Blockchain, artificial intelligence, Internet of Things, smart contracts, all this stuff – it's all going to help, but they're not panaceas on their own. The key will be common rules and standards, and it's great to see so many organisations actually working together to achieve this. Banks are being far more co-operative these days than they used to be. And I would add that a major benefit would be global adoption of the UNCITRAL model laws on e-commerce, electronic transfer records and electronic signatures. These global adoptions for all are an equal playing field – and that will also help SMEs.
Road ahead
Janet Du Chenne: Great. Thank you, and good to see this collaboration moving things forward. So, to close then, how do you see the next 12 months in trade finance?
David Meynell: For me, I think the biggest change will not actually be in the staff. I think it will be the institutions themselves. We see this moving forward: it's no longer a bank; it's a platform. And this suits the attitudes and skills of younger people. Collaboration between FinTechs and banks is going to intensify. I read with great interest a recent remark from Stefan Hoops, the Head of the Corporate Bank within Deutsche Bank, who highlighted in social media that banks should recognise the appeal of FinTechs – which are more innovative, more client-focused, quicker to market, and use modern technology – and should focus on catching up, adapting to client needs for convenient, speedy solutions, while ensuring a controlled and regulatorily compliant delivery, which is there at the moment.
Russell Brown: Yeah, thanks Dave. I think that the way I see in the next 12 months and beyond that is that I think we all will agree that trade finance will remain a focus. It has been around for centuries and it will continue And I think with support, and I think the banks will support their clients coming out of this crisis over the next two years – I do truly believe that – I think, as Dave said, the way we operate, is changing. And I think this will be accelerated. I think digitalisation and technology will obviously play a part in making processes and maybe the regulatory requirements more efficient.
And maybe if I just touch on that because if I look at KYC transaction monitoring, this is a headache for banks and corporates, but we need to take a step back and this is still a relatively immature process. This has only come into play for the last five maybe 10 years. It has already improved in the short term, and I think technology plays its part in that. While an inhibitor at the moment, I do see an improvement, and it will become the norm.

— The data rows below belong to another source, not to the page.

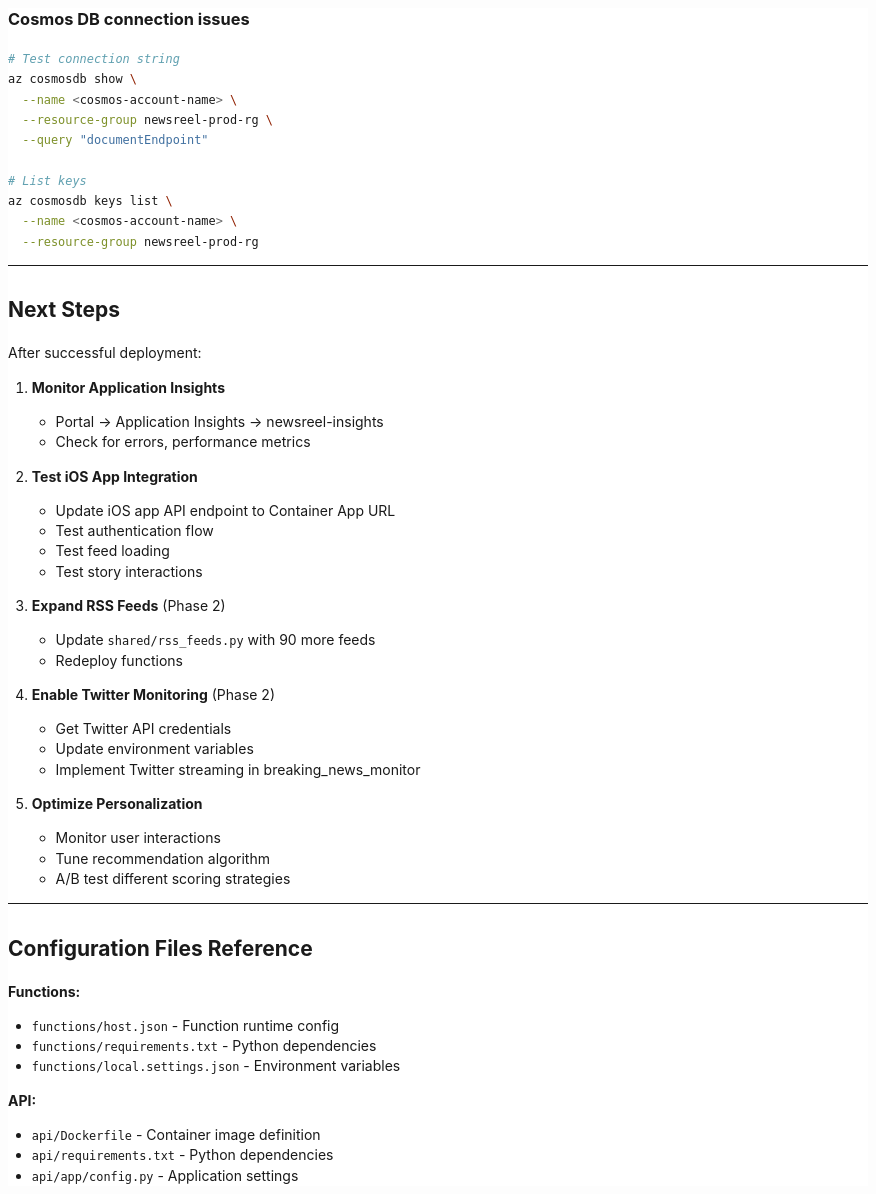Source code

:### Cosmos DB connection issues
```bash
# Test connection string
az cosmosdb show \
  --name <cosmos-account-name> \
  --resource-group newsreel-prod-rg \
  --query "documentEndpoint"

# List keys
az cosmosdb keys list \
  --name <cosmos-account-name> \
  --resource-group newsreel-prod-rg
```

---

## Next Steps

After successful deployment:

1. **Monitor Application Insights**
   - Portal → Application Insights → newsreel-insights
   - Check for errors, performance metrics

2. **Test iOS App Integration**
   - Update iOS app API endpoint to Container App URL
   - Test authentication flow
   - Test feed loading
   - Test story interactions

3. **Expand RSS Feeds** (Phase 2)
   - Update `shared/rss_feeds.py` with 90 more feeds
   - Redeploy functions

4. **Enable Twitter Monitoring** (Phase 2)
   - Get Twitter API credentials
   - Update environment variables
   - Implement Twitter streaming in breaking_news_monitor

5. **Optimize Personalization**
   - Monitor user interactions
   - Tune recommendation algorithm
   - A/B test different scoring strategies

---

## Configuration Files Reference

**Functions:**
- `functions/host.json` - Function runtime config
- `functions/requirements.txt` - Python dependencies
- `functions/local.settings.json` - Environment variables

**API:**
- `api/Dockerfile` - Container image definition
- `api/requirements.txt` - Python dependencies
- `api/app/config.py` - Application settings
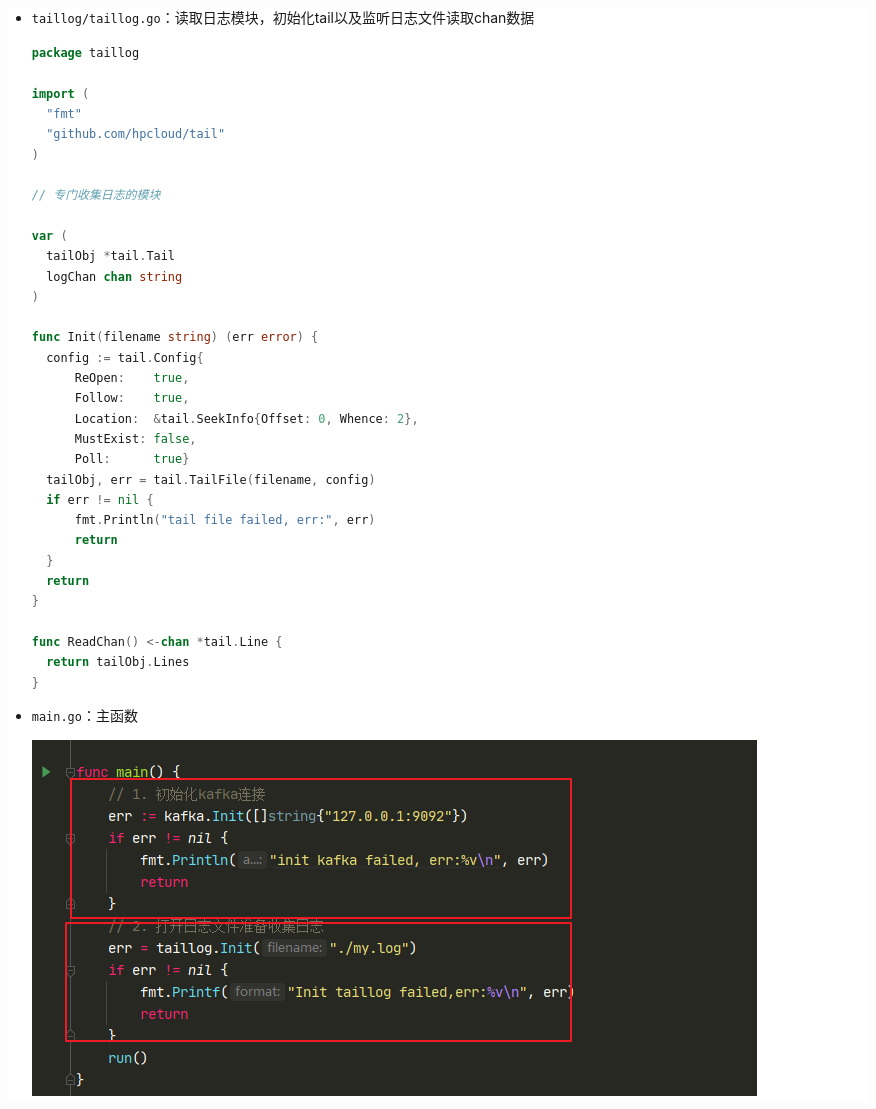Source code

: 
- `taillog/taillog.go`：读取日志模块，初始化tail以及监听日志文件读取chan数据

  ```go
  package taillog
  
  import (
  	"fmt"
  	"github.com/hpcloud/tail"
  )
  
  // 专门收集日志的模块
  
  var (
  	tailObj *tail.Tail
  	logChan chan string
  )
  
  func Init(filename string) (err error) {
  	config := tail.Config{
  		ReOpen:    true,
  		Follow:    true,
  		Location:  &tail.SeekInfo{Offset: 0, Whence: 2},
  		MustExist: false,
  		Poll:      true}
  	tailObj, err = tail.TailFile(filename, config)
  	if err != nil {
  		fmt.Println("tail file failed, err:", err)
  		return
  	}
  	return
  }
  
  func ReadChan() <-chan *tail.Line {
  	return tailObj.Lines
  }
  ```

- `main.go`：主函数

  ![](images/15_logagent逻辑.png)
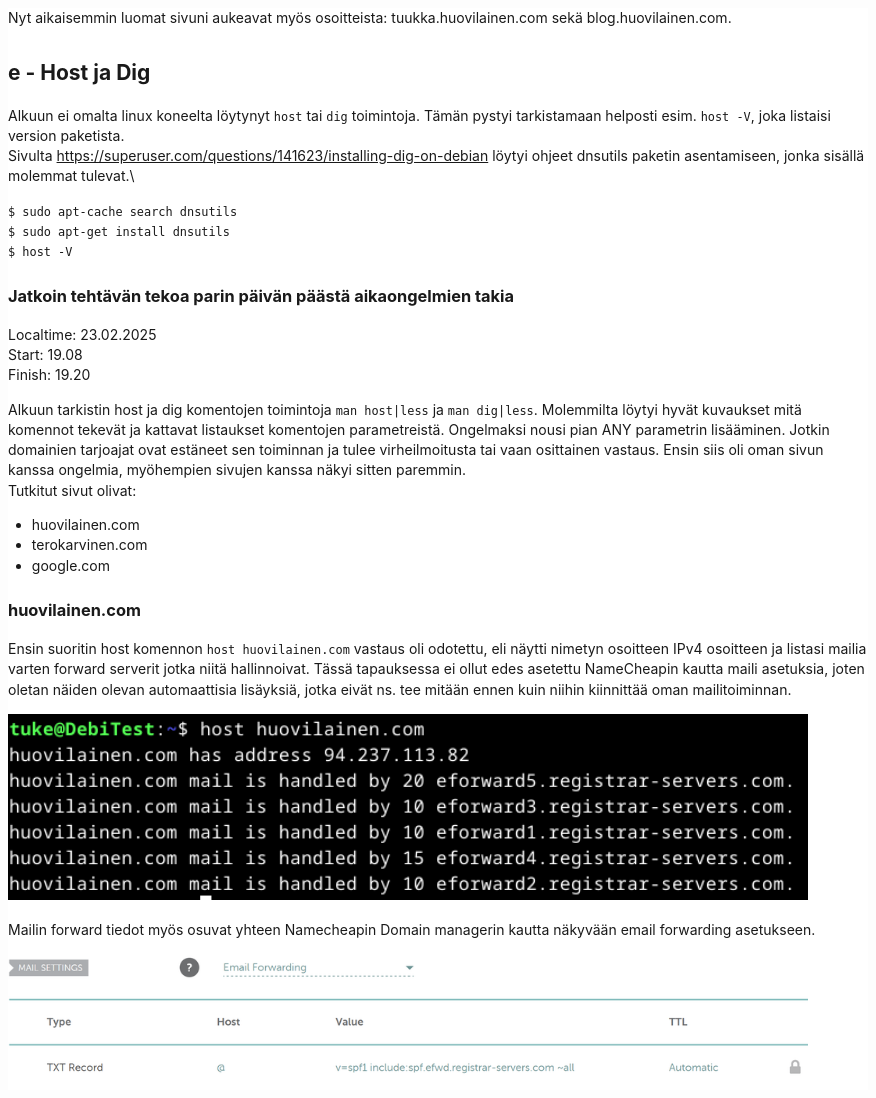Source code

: Nyt aikaisemmin luomat sivuni aukeavat myös osoitteista: tuukka.huovilainen.com sekä blog.huovilainen.com.

## e - Host ja Dig

Alkuun ei omalta linux koneelta löytynyt `host` tai `dig` toimintoja. Tämän pystyi tarkistamaan helposti esim. `host -V`, joka listaisi version paketista.\
Sivulta https://superuser.com/questions/141623/installing-dig-on-debian löytyi ohjeet dnsutils paketin asentamiseen, jonka sisällä molemmat tulevat.\
```
$ sudo apt-cache search dnsutils
$ sudo apt-get install dnsutils
$ host -V
```
### Jatkoin tehtävän tekoa parin päivän päästä aikaongelmien takia
Localtime: 23.02.2025\
Start: 19.08\
Finish: 19.20

Alkuun tarkistin host ja dig komentojen toimintoja `man host|less` ja `man dig|less`. Molemmilta löytyi hyvät kuvaukset mitä komennot tekevät ja kattavat listaukset komentojen parametreistä. Ongelmaksi nousi pian ANY parametrin lisääminen. Jotkin domainien tarjoajat ovat estäneet sen toiminnan ja tulee virheilmoitusta tai vaan osittainen vastaus. Ensin siis oli oman sivun kanssa ongelmia, myöhempien sivujen kanssa näkyi sitten paremmin.\
Tutkitut sivut olivat:
* huovilainen.com
* terokarvinen.com
* google.com

### huovilainen.com

Ensin suoritin host komennon `host huovilainen.com` vastaus oli odotettu, eli näytti nimetyn osoitteen IPv4 osoitteen ja listasi mailia varten forward serverit jotka niitä hallinnoivat. Tässä tapauksessa ei ollut edes asetettu NameCheapin kautta maili asetuksia, joten oletan näiden olevan automaattisia lisäyksiä, jotka eivät ns. tee mitään ennen kuin niihin kiinnittää oman mailitoiminnan.

<img src=https://github.com/GHTuke/linux-palvelimet/blob/main/h5-Nimekas/HostOma.png width=800>

Mailin forward tiedot myös osuvat yhteen Namecheapin Domain managerin kautta näkyvään email forwarding asetukseen.

<img src=https://github.com/GHTuke/linux-palvelimet/blob/main/h5-Nimekas/MailOma.png width=800>
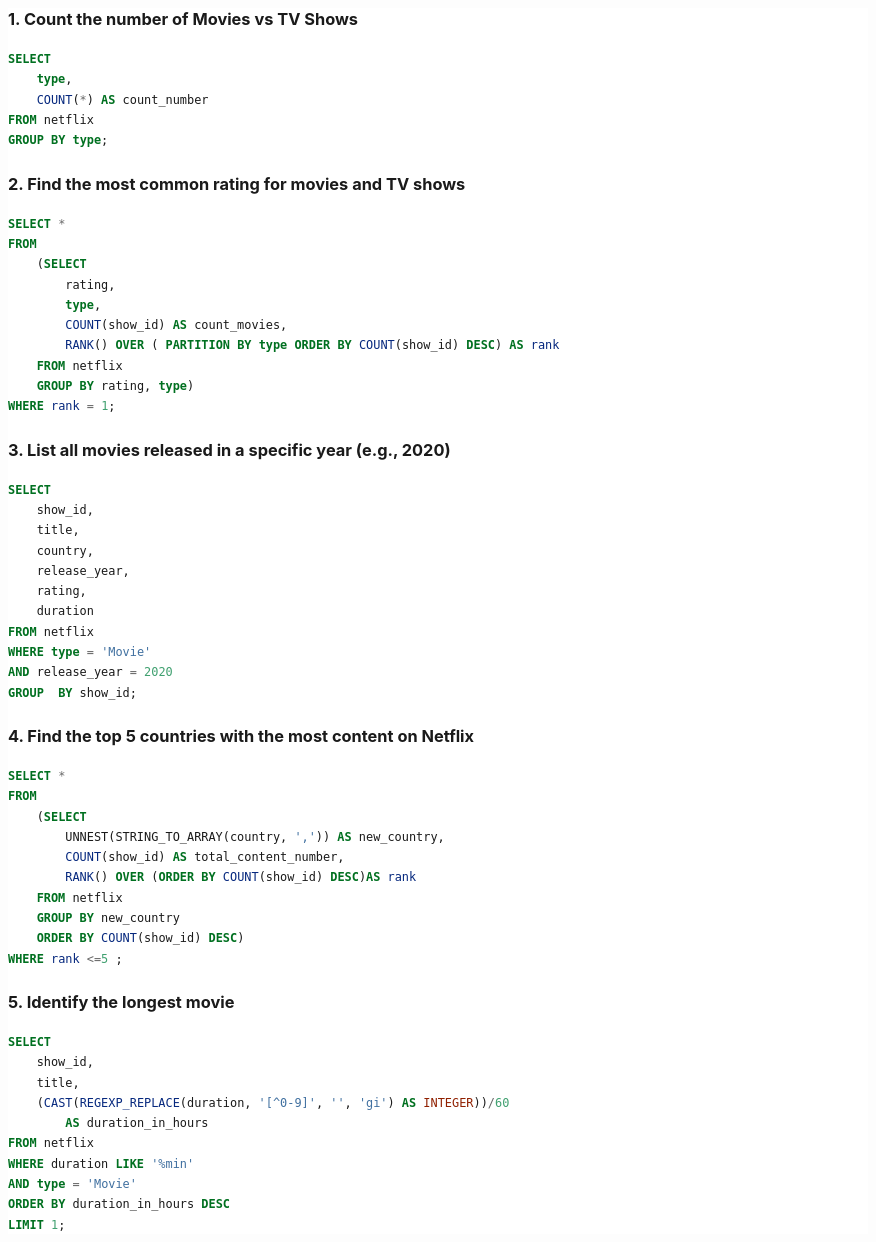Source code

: ### 1. Count the number of Movies vs TV Shows
```sql
SELECT 
	type,
	COUNT(*) AS count_number
FROM netflix
GROUP BY type;
```
### 2. Find the most common rating for movies and TV shows
```sql
SELECT * 
FROM
	(SELECT 
		rating,
		type,
		COUNT(show_id) AS count_movies,
		RANK() OVER ( PARTITION BY type ORDER BY COUNT(show_id) DESC) AS rank
	FROM netflix
	GROUP BY rating, type)
WHERE rank = 1;
```
### 3. List all movies released in a specific year (e.g., 2020)
```sql
SELECT 
	show_id, 
	title,
	country,
	release_year,
	rating,
	duration
FROM netflix
WHERE type = 'Movie'
AND release_year = 2020
GROUP  BY show_id;
```
### 4. Find the top 5 countries with the most content on Netflix
```sql
SELECT *
FROM
	(SELECT
		UNNEST(STRING_TO_ARRAY(country, ',')) AS new_country,
		COUNT(show_id) AS total_content_number,
		RANK() OVER (ORDER BY COUNT(show_id) DESC)AS rank
	FROM netflix
	GROUP BY new_country
	ORDER BY COUNT(show_id) DESC)
WHERE rank <=5 ;
```
### 5. Identify the longest movie
```sql
SELECT 
	show_id,
	title,
	(CAST(REGEXP_REPLACE(duration, '[^0-9]', '', 'gi') AS INTEGER))/60
		AS duration_in_hours
FROM netflix
WHERE duration LIKE '%min'
AND type = 'Movie'
ORDER BY duration_in_hours DESC
LIMIT 1;
```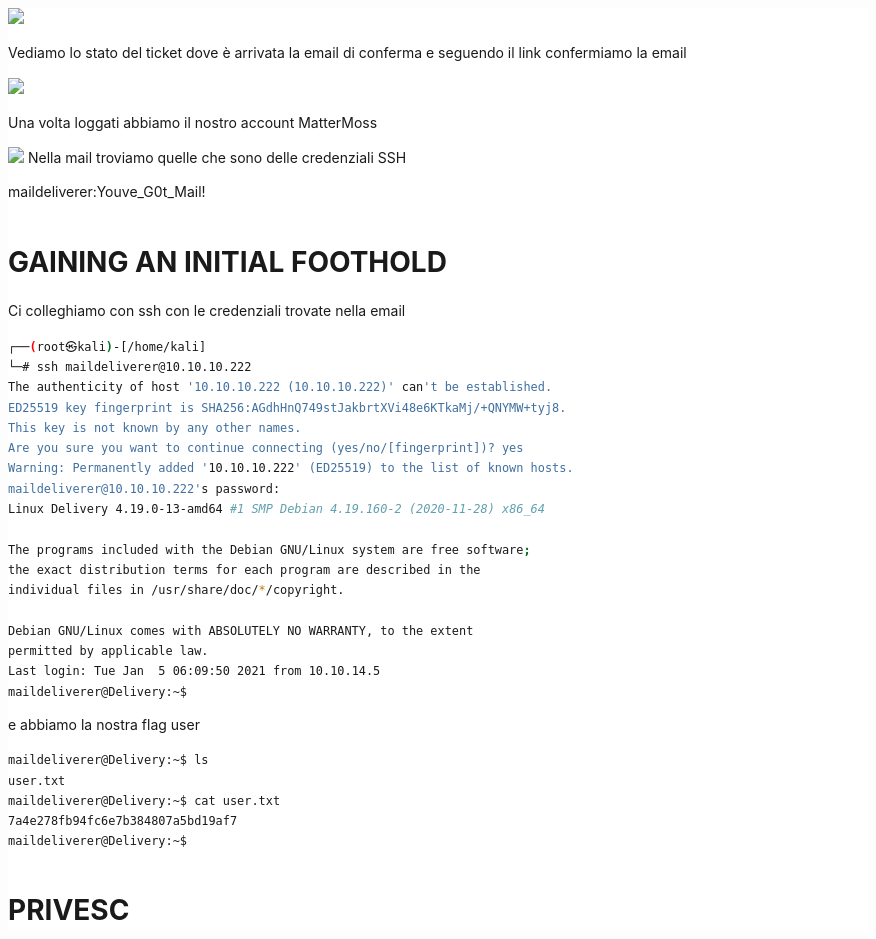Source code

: ![](Hackthebox-OSCP-Prepartion/zzz_rev/attachments/Delivery10.png)

Vediamo lo stato del ticket dove è arrivata la email di conferma e seguendo il link confermiamo la email 

![](Hackthebox-OSCP-Prepartion/zzz_rev/attachments/Delivery11.png)

Una volta loggati abbiamo il nostro account MatterMoss

![](Hackthebox-OSCP-Prepartion/zzz_rev/attachments/Delivery14.png)
Nella mail troviamo quelle che sono delle credenziali SSH 

maildeliverer:Youve_G0t_Mail!

# GAINING AN INITIAL FOOTHOLD 

Ci colleghiamo con ssh con le credenziali trovate nella email 

```bash
┌──(root㉿kali)-[/home/kali]
└─# ssh maildeliverer@10.10.10.222
The authenticity of host '10.10.10.222 (10.10.10.222)' can't be established.
ED25519 key fingerprint is SHA256:AGdhHnQ749stJakbrtXVi48e6KTkaMj/+QNYMW+tyj8.
This key is not known by any other names.
Are you sure you want to continue connecting (yes/no/[fingerprint])? yes
Warning: Permanently added '10.10.10.222' (ED25519) to the list of known hosts.
maildeliverer@10.10.10.222's password:
Linux Delivery 4.19.0-13-amd64 #1 SMP Debian 4.19.160-2 (2020-11-28) x86_64

The programs included with the Debian GNU/Linux system are free software;
the exact distribution terms for each program are described in the
individual files in /usr/share/doc/*/copyright.

Debian GNU/Linux comes with ABSOLUTELY NO WARRANTY, to the extent
permitted by applicable law.
Last login: Tue Jan  5 06:09:50 2021 from 10.10.14.5
maildeliverer@Delivery:~$

```

e abbiamo la nostra flag user

```bash
maildeliverer@Delivery:~$ ls
user.txt
maildeliverer@Delivery:~$ cat user.txt
7a4e278fb94fc6e7b384807a5bd19af7
maildeliverer@Delivery:~$
```

# PRIVESC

I think on the people side, I totally agree with Dave. I really hope we can attract young talent into trade finance and, as Dave quite rightly pointed out, I think the actual ways that we can operate through online training and the data that is out there is very normal for the younger generation. But I think two other points I would like to make: I still think the international flavour of trade finance is attractive. And one thing that we haven't mentioned, which is a hot topic, is ESG, where trade finance plays a very important part. This is very close to the young generation in my opinion, so I think there's a lot of positives there to keep attracting that young talent, and I'm still seeing within the bank itself a lot of the graduates that come in and really like trade finance and want to work within trade finance. So I'm hopeful on that side as well.